On September 29, 2022, the U.S. Treasury’s Financial Crimes Enforcement Network (FinCEN) released the first set of final regulations for the Beneficial Ownership Information Reporting Requirements under the Corporate Transparency Act.
The final regulations require that individuals identified as beneficial owners and applicants of a reporting company must disclose certain identifying information. (For a more detailed discussion of what entities are classified as reporting companies and which individuals are considered beneficial owners and applicants please refer to the previous post in this series about the Corporate Transparency Act.) An individual that is deemed to be a beneficial owner of or applicant for a reporting entity must provide his or her: (i) name, (ii) date of birth, (iii) residential address, (iv) unique identifying number, and (v) his or her photograph from an acceptable government-issued identification document (e.g., passport or driver’s license). Alternatively, an individual can obtain a “FinCEN identifier” and provide this number in lieu of the information listed above.
The final regulations provide further clarification regarding who will be considered a beneficial owner due to his or her ability to exercise “substantial control” over a reporting company by clarifying which individuals are considered senior officers of a reporting company and stating that a trustee may be deemed to exercise substantial control if a trust structure holds ownership interest in a reporting company.

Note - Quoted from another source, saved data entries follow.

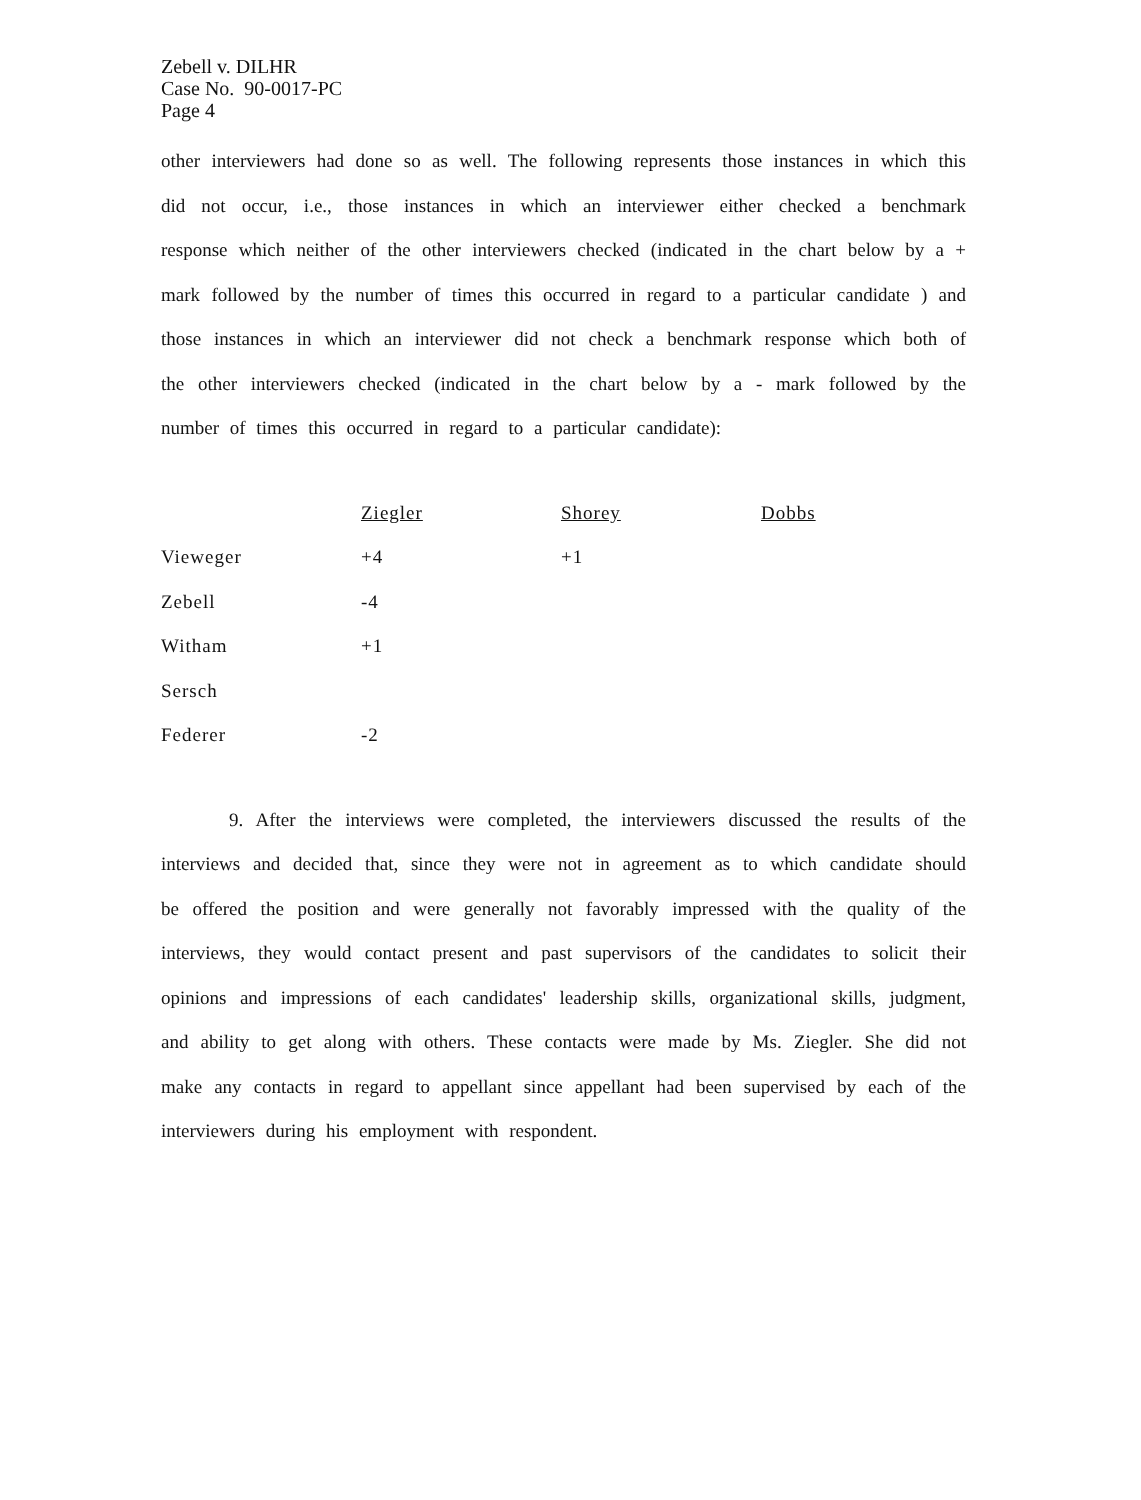Zebell v. DILHR
Case No. 90-0017-PC
Page 4
other interviewers had done so as well. The following represents those instances in which this did not occur, i.e., those instances in which an interviewer either checked a benchmark response which neither of the other interviewers checked (indicated in the chart below by a + mark followed by the number of times this occurred in regard to a particular candidate ) and those instances in which an interviewer did not check a benchmark response which both of the other interviewers checked (indicated in the chart below by a - mark followed by the number of times this occurred in regard to a particular candidate):
| | Ziegler | Shorey | Dobbs |
| Vieweger | +4 | +1 | |
| Zebell | -4 | | |
| Witham | +1 | | |
| Sersch | | | |
| Federer | -2 | | |
9. After the interviews were completed, the interviewers discussed the results of the interviews and decided that, since they were not in agreement as to which candidate should be offered the position and were generally not favorably impressed with the quality of the interviews, they would contact present and past supervisors of the candidates to solicit their opinions and impressions of each candidates' leadership skills, organizational skills, judgment, and ability to get along with others. These contacts were made by Ms. Ziegler. She did not make any contacts in regard to appellant since appellant had been supervised by each of the interviewers during his employment with respondent.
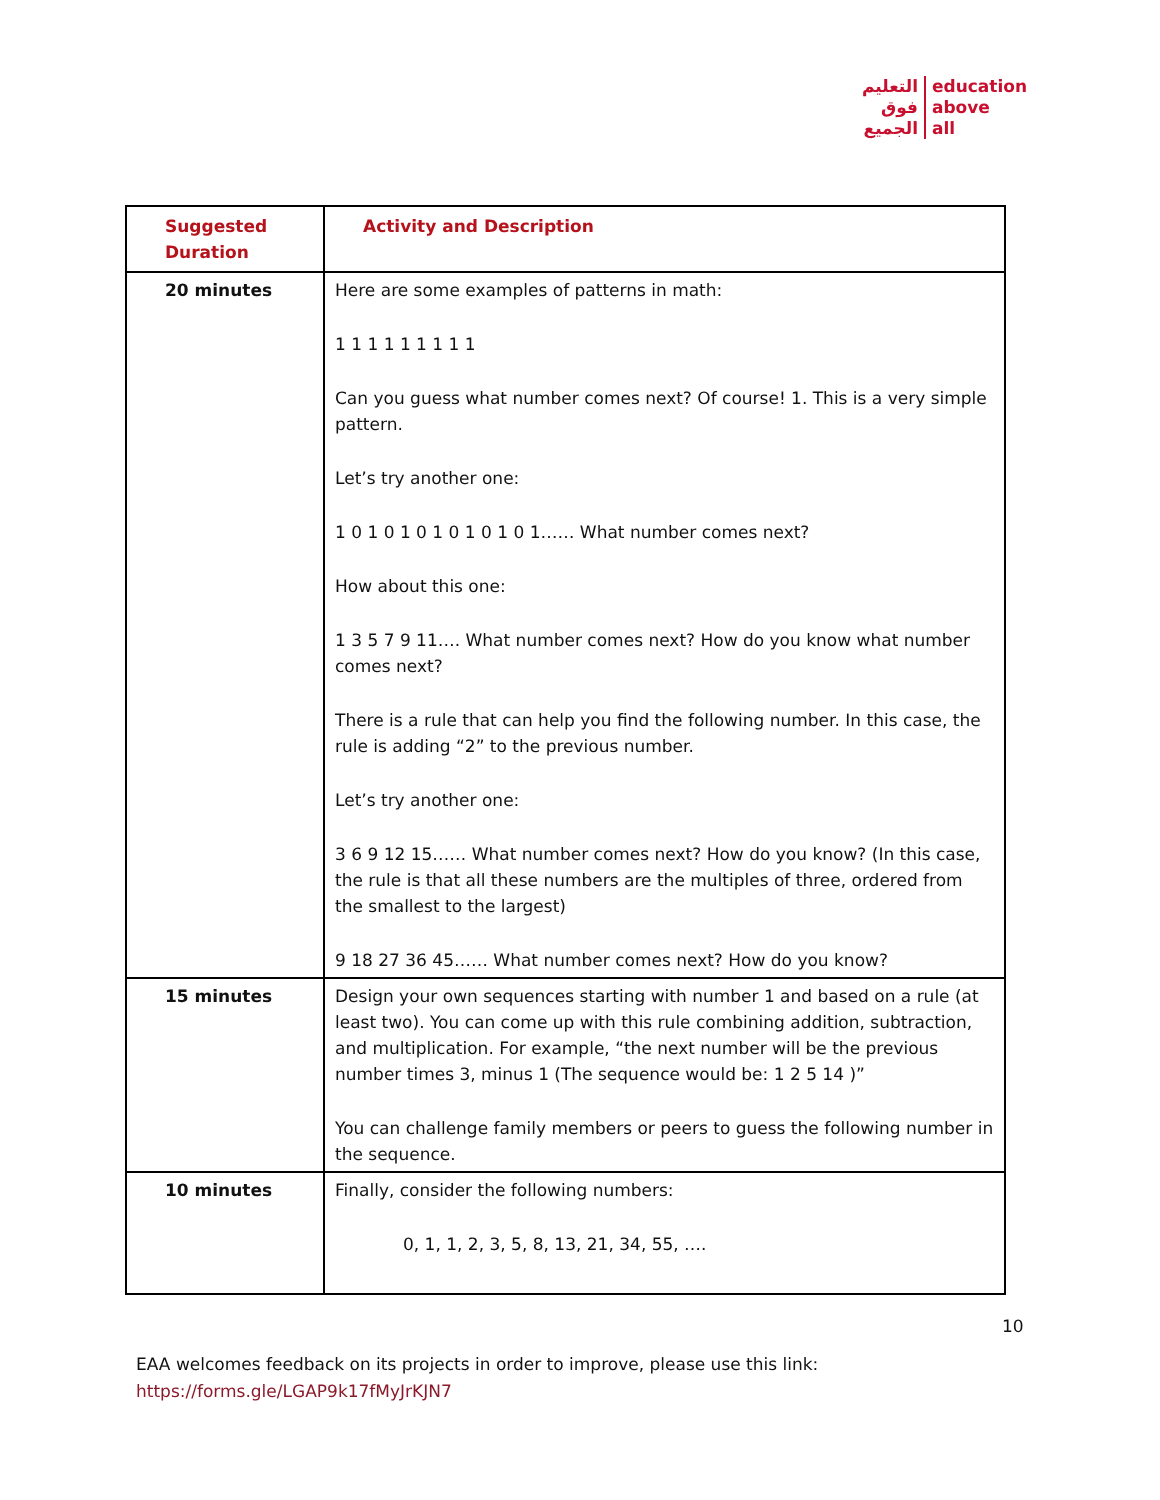التعليم
فوق
الجميع
education
above
all
| Suggested Duration | Activity and Description |
| --- | --- |
| 20 minutes | Here are some examples of patterns in math: 1 1 1 1 1 1 1 1 1 Can you guess what number comes next? Of course! 1. This is a very simple pattern. Let’s try another one: 1 0 1 0 1 0 1 0 1 0 1 0 1…… What number comes next? How about this one: 1 3 5 7 9 11…. What number comes next? How do you know what number comes next? There is a rule that can help you find the following number. In this case, the rule is adding “2” to the previous number. Let’s try another one: 3 6 9 12 15…… What number comes next? How do you know? (In this case, the rule is that all these numbers are the multiples of three, ordered from the smallest to the largest) 9 18 27 36 45…… What number comes next? How do you know? |
| 15 minutes | Design your own sequences starting with number 1 and based on a rule (at least two). You can come up with this rule combining addition, subtraction, and multiplication. For example, “the next number will be the previous number times 3, minus 1 (The sequence would be: 1 2 5 14 )” You can challenge family members or peers to guess the following number in the sequence. |
| 10 minutes | Finally, consider the following numbers: 0, 1, 1, 2, 3, 5, 8, 13, 21, 34, 55, …. |
10
EAA welcomes feedback on its projects in order to improve, please use this link:
https://forms.gle/LGAP9k17fMyJrKJN7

Reporting companies formed prior to the January 1, 2024, effective date will have until January 1, 2025, to file an initial report disclosing the required identifying information about the reporting company itself as well as its beneficial owners. Reporting companies formed on or after January 1, 2024, will have 30 days to file the initial report, which must include the identifying information on the reporting company itself as well as its beneficial owners and applicants. Once the initial report has been filed, both existing and new reporting companies will have to file updates within 30 days of a change in their beneficial ownership information.
In contrast to the proposed regulations, the final regulations limit when information is required to be disclosed in relation to an applicant. The applicants of a reporting company formed before January 1, 2024, are not required to be disclosed. Additionally, after the initial report, a reporting company (regardless of when formed) is not required to update the applicant’s identifying information.
The remaining two sets of regulations under the Corporate Transparency Act, not yet released, are expected to address the framework for access to this beneficial owner information as well as to update the customer due diligence rules surrounding the opening of new accounts by financial institutions.
As the effective date is now set for January 1, 2024, advisors should begin to review and determine which entities will be considered reporting companies and for each reporting company, which individuals will be classified as the beneficial owners and applicants. Additionally, institutions that regularly establish entities and advisors who may be considered to exercise substantial control over entities (e.g., trustees, directors, senior-level employees) should establish internal processes to efficiently monitor and disclose the required identifying information.